Over lychee martinis at the Nobu Hotel, the poet Adrienne Chung tells me that Palo Alto is the new Dimes Square, a claim I find corroborated only by a single tweet (I refuse to call it a Xeet) authored by the head of communications for 1x Technologies, a startup that just shipped the first domestic humanoid robot in the US market. Her assessment of the scene is a stretch, but Adrienne and I are both here, somewhat reluctantly, slightly day-drunk in a city where people consciously abstain from alcohol because their biometric wearables tell them it’s unhealthy, so instead, they do ketamine.
Palo Alto is a city-sized symptom of capital’s shift towards investing in technological silver bullets instead of value-productive labor. Embodied experience feels secondary to memetic value; here, perhaps, is the global pinnacle of what the blogger Venkatesh Rao termed “premium mediocre” back in 2017. Now, it has reached its zenith: aesthetics can be grafted directly into reality; vibecoding touted as an enterprising way to conjure cash or “express yourself creatively.” The built environment, too, feels like vaporware – design-forward, but not built to last. Everything is expensive but feels kind of insubstantial, almost holographic.
My friend Lars visited on a field trip from business school and had the best French toast he’s ever eaten.
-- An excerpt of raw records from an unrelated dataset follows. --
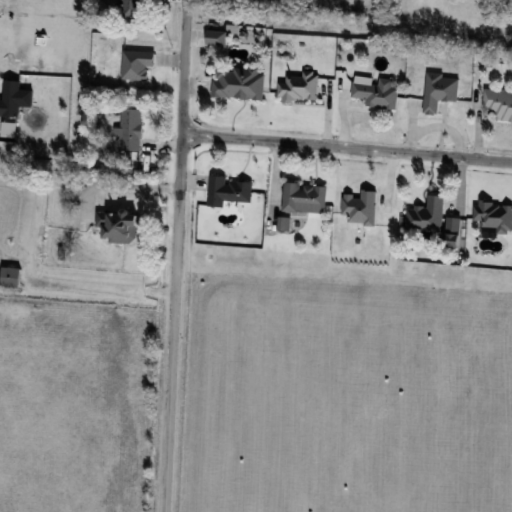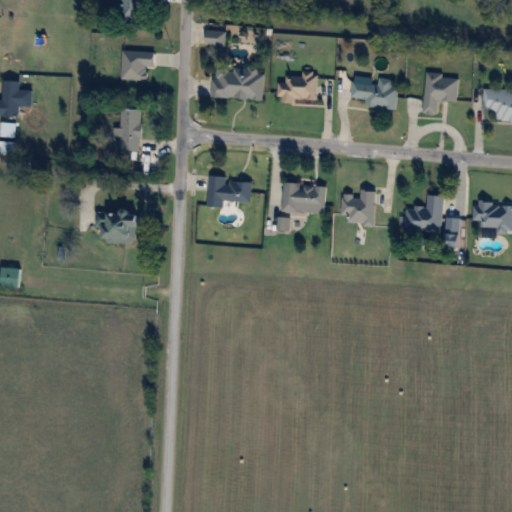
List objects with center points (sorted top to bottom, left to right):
building: (278, 2)
building: (134, 9)
building: (216, 36)
building: (239, 82)
building: (299, 86)
building: (440, 90)
building: (377, 92)
building: (11, 99)
building: (498, 104)
building: (131, 128)
road: (346, 143)
building: (8, 146)
road: (114, 181)
building: (228, 191)
building: (305, 197)
building: (360, 207)
building: (427, 215)
building: (495, 216)
building: (120, 225)
road: (170, 255)
building: (11, 276)
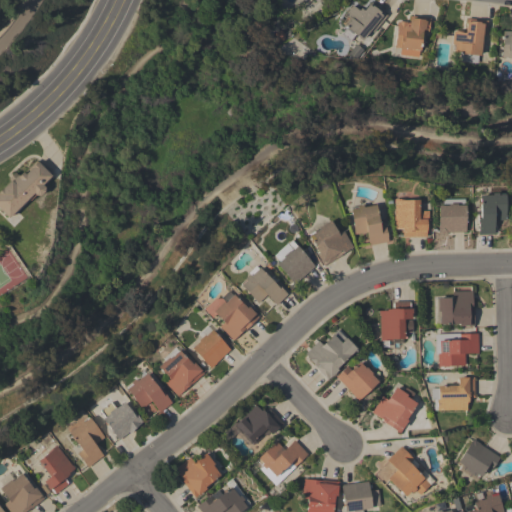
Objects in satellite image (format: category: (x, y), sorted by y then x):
building: (361, 20)
road: (17, 21)
building: (361, 21)
building: (410, 34)
building: (409, 35)
building: (467, 38)
building: (469, 40)
building: (506, 44)
building: (354, 52)
road: (70, 80)
building: (504, 88)
building: (21, 188)
building: (22, 188)
building: (489, 211)
building: (490, 212)
building: (450, 216)
building: (408, 218)
building: (409, 218)
building: (449, 218)
building: (366, 224)
building: (367, 224)
building: (328, 242)
building: (329, 242)
building: (293, 264)
building: (294, 264)
building: (260, 286)
building: (262, 286)
building: (454, 309)
building: (455, 309)
building: (229, 314)
building: (231, 314)
building: (394, 320)
building: (393, 321)
road: (507, 343)
building: (209, 348)
building: (209, 348)
road: (282, 348)
building: (454, 348)
building: (454, 350)
building: (328, 353)
building: (329, 353)
building: (178, 372)
building: (179, 372)
building: (355, 380)
building: (356, 380)
building: (146, 392)
building: (453, 394)
building: (453, 394)
building: (146, 395)
road: (302, 405)
building: (392, 409)
building: (393, 409)
building: (119, 419)
building: (119, 420)
building: (257, 423)
building: (85, 441)
building: (86, 441)
building: (209, 445)
building: (475, 458)
building: (476, 458)
building: (278, 459)
building: (279, 460)
building: (54, 468)
building: (55, 469)
building: (196, 473)
building: (196, 473)
building: (405, 473)
building: (404, 474)
road: (145, 493)
building: (18, 494)
building: (318, 494)
building: (19, 495)
building: (317, 495)
building: (357, 497)
building: (358, 497)
building: (223, 500)
building: (222, 501)
building: (485, 504)
building: (487, 504)
building: (1, 510)
building: (0, 511)
building: (444, 511)
building: (444, 511)
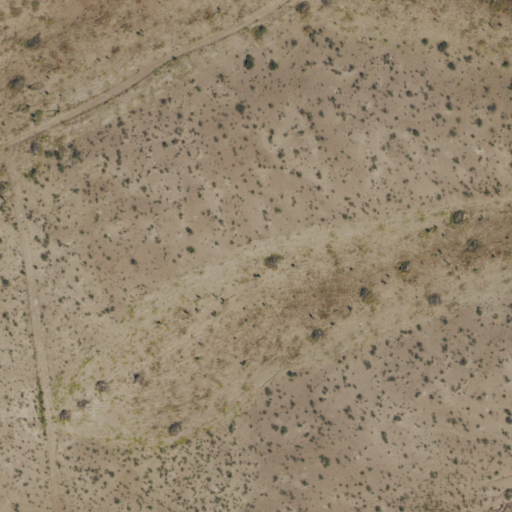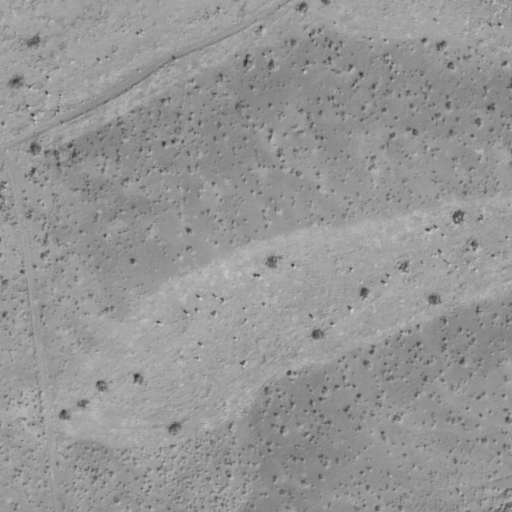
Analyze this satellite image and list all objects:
road: (132, 93)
But he was too distracted to properly enjoy it by a woman the next table over loudly raising a friends-and-family capital round for her data-engineering company. All the chain restaurants here are required to list the calories in their menu items, which is evil and terrifying, while all the parking garages are required to post a sign announcing that the air inside may contain chemicals “known by the State of California” to cause cancer. So are the gas stations and the IKEA. Contrary to the Quantified Self movement’s notion of data-driven enlightenment, knowledge isn’t always power. But as the state-as-external-superego subjects me to a constant torrent of ambient threats which are never addressed by, like, policy, I am made to buy my way out of these worries with novel products and protocols. Still, I decline to dabble in biometric wearable devices, settling instead for a vague, government-mandated sense of unease about dangers within and beyond my control.
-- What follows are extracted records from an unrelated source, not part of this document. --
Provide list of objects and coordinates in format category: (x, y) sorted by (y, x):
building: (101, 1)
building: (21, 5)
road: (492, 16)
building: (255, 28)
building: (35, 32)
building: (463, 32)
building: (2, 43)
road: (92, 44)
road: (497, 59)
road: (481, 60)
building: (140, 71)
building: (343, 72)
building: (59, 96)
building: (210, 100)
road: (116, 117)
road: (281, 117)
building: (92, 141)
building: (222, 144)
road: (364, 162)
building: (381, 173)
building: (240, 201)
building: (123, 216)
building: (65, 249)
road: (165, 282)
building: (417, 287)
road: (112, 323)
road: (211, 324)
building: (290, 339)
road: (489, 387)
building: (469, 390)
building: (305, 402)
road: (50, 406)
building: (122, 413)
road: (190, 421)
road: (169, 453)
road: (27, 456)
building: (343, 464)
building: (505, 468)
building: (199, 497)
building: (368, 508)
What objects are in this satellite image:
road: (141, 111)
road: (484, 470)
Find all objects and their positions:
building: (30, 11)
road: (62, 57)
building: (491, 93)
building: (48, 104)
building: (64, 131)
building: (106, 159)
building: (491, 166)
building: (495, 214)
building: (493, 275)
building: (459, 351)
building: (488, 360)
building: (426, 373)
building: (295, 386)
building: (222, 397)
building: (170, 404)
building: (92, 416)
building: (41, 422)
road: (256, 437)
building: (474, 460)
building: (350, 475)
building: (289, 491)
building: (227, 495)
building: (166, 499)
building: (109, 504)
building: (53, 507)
The built environment, too, feels like vaporware – design-forward, but not built to last. Everything is expensive but feels kind of insubstantial, almost holographic.
In a 1995 essay called “The Californian Ideology,” the British media theorists Richard Barbrook and Andy Cameron described the cultural pathology they saw running rampant in the Bay around the early rollout of the internet. “The Californian Ideology promiscuously combines the free-wheeling spirit of the hippies and the entrepreneurial zeal of the yuppies,” they write – that is, marrying the New Left’s cultural rhetoric, borrowed from the 1960s counterculture, with the New Right’s reverence for the grind, a peculiar blend that played out as earnest faith in technology’s emancipatory power. This is the ideology of “dotcom neoliberalism,” where technological solutions came to be celebrated as vehicles of not only personal liberation, but social transformation. Thus the mantras of empowerment in a land where either the Age of Aquarius or the Antichrist is always just around the corner: Do not be encumbered by life’s many setbacks, like personal suffering or market regulation. Do not have fear, for the future is within your control. You can just ship things.